EXTRACTED TEXT:
━━━━
Electroencephalogram (EEG) signals may get easily contaminated by muscle artifacts, which may lead to wrong interpretation in the brain-computer interface (BCI) system as well as in various medical diagnoses. The main objective of this paper is to remove muscle artifacts without distorting the information contained in the EEG. A novel multi-stage EEG denoising method is proposed for the first time where wavelet packet decomposition (WPD) is combined with modified non-local means (NLM) algorithm. At first, the artifacted EEG is identified through a pre-trained classifier. Next, the identified EEG signal is decomposed into wavelet coefficients through WPD. Muscle artifacts are eliminated from the wavelet coefficients by estimating the clean wavelet coefficients through a modified NLM algorithm instead of thresholding them. Finally, the artifact-free EEG is reconstructed from corrected wavelet coefficients through inverse WPD. To optimize the filter parameters of the NLM algorithm, two met-heuristic algorithms, grey wolf optimization (GWO) and particle swarm optimization (PSO), are used in this paper for the first time. The proposed system is first validated on simulated EEG data and then tested on real EEG data. The proposed approach achieved average mutual information (MI) as 2.9684 (0.7045) on real EEG data. The result reveals that the proposed system outperforms the recently developed denoising techniques with higher average MI, which indicates that the proposed approach is better in terms of quality of reconstruction and is fully automatic and can be implemented in online applications.
━━━━
TRY IT: According to the EEG denoising text, which two algorithms are used to optimize the filter parameters of the NLM algorithm?

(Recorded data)
━━━━
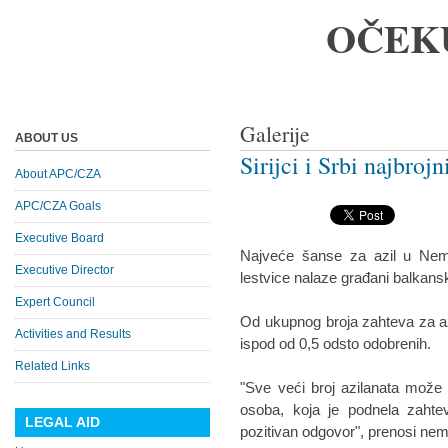
OČEK
Galerije
ABOUT US
Sirijci i Srbi najbrojn
About APC/CZA
APC/CZA Goals
Executive Board
Najveće šanse za azil u Nema
Executive Director
lestvice nalaze građani balkans
Expert Council
Od ukupnog broja zahteva za az
Activities and Results
ispod od 0,5 odsto odobrenih.
Related Links
"Sve veći broj azilanata može
osoba, koja je podnela zahte
LEGAL AID
pozitivan odgovor", prenosi n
━━━━
ANSWER BELOW: Grey wolf optimization (GWO) and particle swarm optimization (PSO).